TEXT BLOCK —
——

Regular readers of this blog (if any do exist) will have caught on by now that Rwanda is a country transitioning from French to English (all the while with Kinyarwanda dominant). There are many logical reasons for this, but the one that the Education ministry has chosen to explain their formal shift in schooling from French to English is that the textbooks are cheaper.

Said the Education minister (from the New Times):

Mutsindashyaka said that the adoption of English would make education cheaper in the country.

“The cost of French textbooks is much higher than that of English books,” said Mutsindashyaka. He also criticised those who are rejecting the policy.

“What is the complication in this? The question instead should be why did the government delay in coming up with this policy!” he argued.

The State Minister also strongly denied relating the issue with the ill relations between Rwanda and France. “This Issue should not be politicised at any point,” he said.

——

Saved entries:
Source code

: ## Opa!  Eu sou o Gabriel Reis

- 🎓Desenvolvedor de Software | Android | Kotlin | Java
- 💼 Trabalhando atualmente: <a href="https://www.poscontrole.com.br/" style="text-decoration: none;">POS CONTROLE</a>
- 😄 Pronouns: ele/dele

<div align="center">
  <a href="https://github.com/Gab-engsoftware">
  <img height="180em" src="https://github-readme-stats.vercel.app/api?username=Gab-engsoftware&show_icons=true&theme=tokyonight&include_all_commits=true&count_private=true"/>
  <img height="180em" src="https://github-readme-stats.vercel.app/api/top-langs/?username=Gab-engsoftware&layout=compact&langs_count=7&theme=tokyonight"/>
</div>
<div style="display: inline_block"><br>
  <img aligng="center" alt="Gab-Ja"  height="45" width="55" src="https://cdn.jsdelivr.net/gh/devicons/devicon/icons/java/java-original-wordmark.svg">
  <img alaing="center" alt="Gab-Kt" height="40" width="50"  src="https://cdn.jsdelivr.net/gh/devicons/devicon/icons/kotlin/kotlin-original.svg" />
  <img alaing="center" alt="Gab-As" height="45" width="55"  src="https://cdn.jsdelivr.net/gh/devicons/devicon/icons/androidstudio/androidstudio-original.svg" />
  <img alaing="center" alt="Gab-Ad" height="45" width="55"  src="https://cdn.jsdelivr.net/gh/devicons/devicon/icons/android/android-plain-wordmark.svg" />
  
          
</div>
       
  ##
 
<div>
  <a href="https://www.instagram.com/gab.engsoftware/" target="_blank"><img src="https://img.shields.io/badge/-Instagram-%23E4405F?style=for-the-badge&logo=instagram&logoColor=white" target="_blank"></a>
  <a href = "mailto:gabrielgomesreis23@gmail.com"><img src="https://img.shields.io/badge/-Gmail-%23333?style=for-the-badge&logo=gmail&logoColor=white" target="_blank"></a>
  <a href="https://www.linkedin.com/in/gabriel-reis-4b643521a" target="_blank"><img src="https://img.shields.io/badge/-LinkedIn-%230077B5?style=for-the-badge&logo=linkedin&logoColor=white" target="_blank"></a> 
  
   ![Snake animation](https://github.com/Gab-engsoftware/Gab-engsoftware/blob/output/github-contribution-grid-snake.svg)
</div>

——

WORK TASK 1 —
Answer these questions about the post on Rwanda's language shift, and mark each answer with its letter.
(a) What reason has the Education ministry given for moving schooling from French to English?
(b) Which publication is the Education minister quoted from?
(c) What did the State Minister say should not happen to the issue at any point?
WORK TASK 2 — Edit the listing starting at its first line and ending at the line containing "- 😄 Pronouns: ele/dele", replacing "Desenvolvedor de Software" with "Engenheiro de Software" and keeping everything else the same.

ANSWER AREA 1 —
(a) The textbooks are cheaper.
(b) The New Times.
(c) It should not be politicised.

ANSWER AREA 2 —
Source code

: ## Opa!  Eu sou o Gabriel Reis

- 🎓Engenheiro de Software | Android | Kotlin | Java
- 💼 Trabalhando atualmente: <a href="https://www.poscontrole.com.br/" style="text-decoration: none;">POS CONTROLE</a>
- 😄 Pronouns: ele/dele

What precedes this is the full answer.